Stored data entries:
________________________

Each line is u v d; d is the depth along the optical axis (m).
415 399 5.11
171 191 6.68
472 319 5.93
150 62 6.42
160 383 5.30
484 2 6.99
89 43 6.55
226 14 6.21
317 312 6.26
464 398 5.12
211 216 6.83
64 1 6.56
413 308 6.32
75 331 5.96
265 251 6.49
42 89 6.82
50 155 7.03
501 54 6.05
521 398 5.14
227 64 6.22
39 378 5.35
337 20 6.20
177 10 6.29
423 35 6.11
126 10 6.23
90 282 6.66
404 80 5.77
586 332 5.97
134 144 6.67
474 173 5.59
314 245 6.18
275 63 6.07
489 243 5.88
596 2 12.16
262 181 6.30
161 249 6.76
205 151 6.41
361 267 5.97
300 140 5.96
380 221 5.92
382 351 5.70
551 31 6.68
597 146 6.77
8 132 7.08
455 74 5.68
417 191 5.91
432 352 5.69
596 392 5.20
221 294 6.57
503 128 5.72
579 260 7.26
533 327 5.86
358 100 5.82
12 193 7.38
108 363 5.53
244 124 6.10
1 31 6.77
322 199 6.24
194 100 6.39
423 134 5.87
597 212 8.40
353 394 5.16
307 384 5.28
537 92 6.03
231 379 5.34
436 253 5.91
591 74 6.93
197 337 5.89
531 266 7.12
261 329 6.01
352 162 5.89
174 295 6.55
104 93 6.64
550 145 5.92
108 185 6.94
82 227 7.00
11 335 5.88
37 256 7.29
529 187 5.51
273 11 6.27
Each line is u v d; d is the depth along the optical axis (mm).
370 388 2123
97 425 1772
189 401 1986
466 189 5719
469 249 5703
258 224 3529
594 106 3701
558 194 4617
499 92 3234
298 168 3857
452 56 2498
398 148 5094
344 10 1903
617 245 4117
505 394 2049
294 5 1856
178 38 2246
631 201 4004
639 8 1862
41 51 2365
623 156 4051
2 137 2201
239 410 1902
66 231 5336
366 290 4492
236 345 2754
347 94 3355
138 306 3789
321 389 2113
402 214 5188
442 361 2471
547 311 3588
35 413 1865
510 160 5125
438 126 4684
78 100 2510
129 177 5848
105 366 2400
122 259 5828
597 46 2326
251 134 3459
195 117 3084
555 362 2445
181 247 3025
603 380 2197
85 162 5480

________________________

### Exercise prompt:
How many lines in the entries above include the string "axis"? Please answer with that number and nothing more.

### Solution for this problem:
2